Optimism in Asia stems from the idea that private equity firms in the region generally use less leverage, suggesting highly valued companies have more headroom to finance growth programmes. This is tempered by a lack of depth in many exit markets, notably IPO channels in Southeast Asia.
Likewise, sponsor-to-sponsor deals may not sustain exit markets in much of Asia as well as they have in more developed regions because weaker fundraising in the recent term has pinched dry powder for such transactions.
A bandwidth issue
There is, however, also the view that the Asian secondaries market is so undersized, it could expand fast enough to keep pace with the climbing unrealised value in funds. TR’s Robine said adding USD 10bn of secondaries capital to the region would be “a good start.”
This speaks to the notion that pricing is not the only issue stalling exits. In some instances, quality assets don’t have a valid offramp simply because there isn’t sufficient exit bandwidth to accept them.
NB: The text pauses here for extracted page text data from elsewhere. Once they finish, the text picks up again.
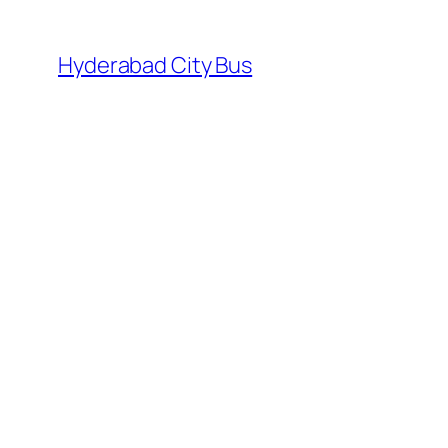
Skip
to
Hyderabad City Bus
content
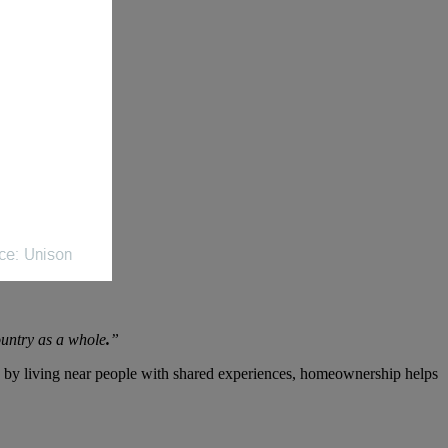
ountry as a whole
.
”
 by living near people with shared experiences, homeownership helps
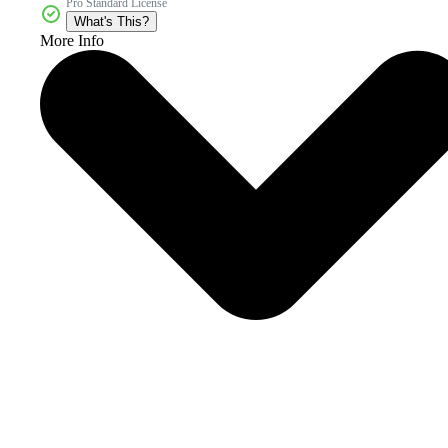
Pro Standard License
What's This?
More Info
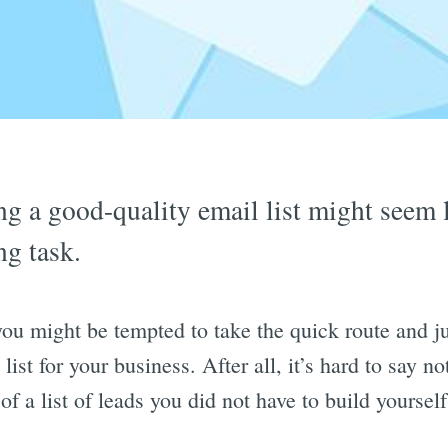
ng a good-quality email list might seem l
ng task.
 you might be tempted to take the quick route and j
list for your business. After all, it’s hard to say no
of a list of leads you did not have to build yourself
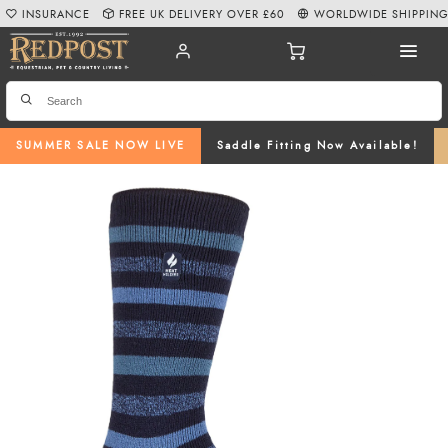
INSURANCE
FREE UK DELIVERY OVER £60
WORLDWIDE SHIPPIN
SUMMER SALE NOW LIVE
Saddle Fitting Now Available!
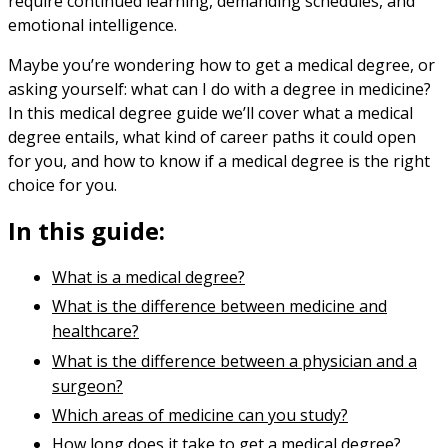
require continued learning, demanding schedules, and
emotional intelligence.
Maybe you’re wondering how to get a medical degree, or
asking yourself: what can I do with a degree in medicine?
In this medical degree guide we’ll cover what a medical
degree entails, what kind of career paths it could open
for you, and how to know if a medical degree is the right
choice for you.
In this guide:
What is a medical degree?
What is the difference between medicine and
healthcare?
What is the difference between a physician and a
surgeon?
Which areas of medicine can you study?
How long does it take to get a medical degree?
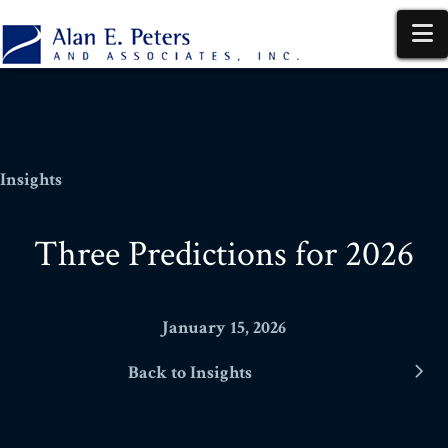
N
Insights
Three Predictions for 2026
January 15, 2026
Back to Insights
“The typical narrative is to say private equity was less discerning in what they were buying. I don’t think that’s the case,” Bain’s Lamy added. “Yes, there are periods where valuations get frothy, but there’s been no rush toward non-quality assets. That’s not what the industry’s about.”
William Yea, a Hong Kong-based investment principal at secondaries-focused Coller Capital, is unconvinced by the argument that assets in Asia are relatively difficult to value because of a lack of liquidity or relevant benchmarks.
He observed that for many buyout, growth and venture assets in the region – including those said to be multi-billion-dollar businesses – there’s often a secondary market of investors buying direct stakes as small as USD 5m. While such positions would not be sold to the likes of Coller, they at least establish some pricing.
“You have higher proportions of growth and venture assets across Asia, which may mean there are more valuation issues. So, we will come across that, but it’s not the biggest impediment to us doing a deal,” Yea said. “There are growth and venture markets in the US and elsewhere with similar dynamics, and we can use other ways to triangulate value.”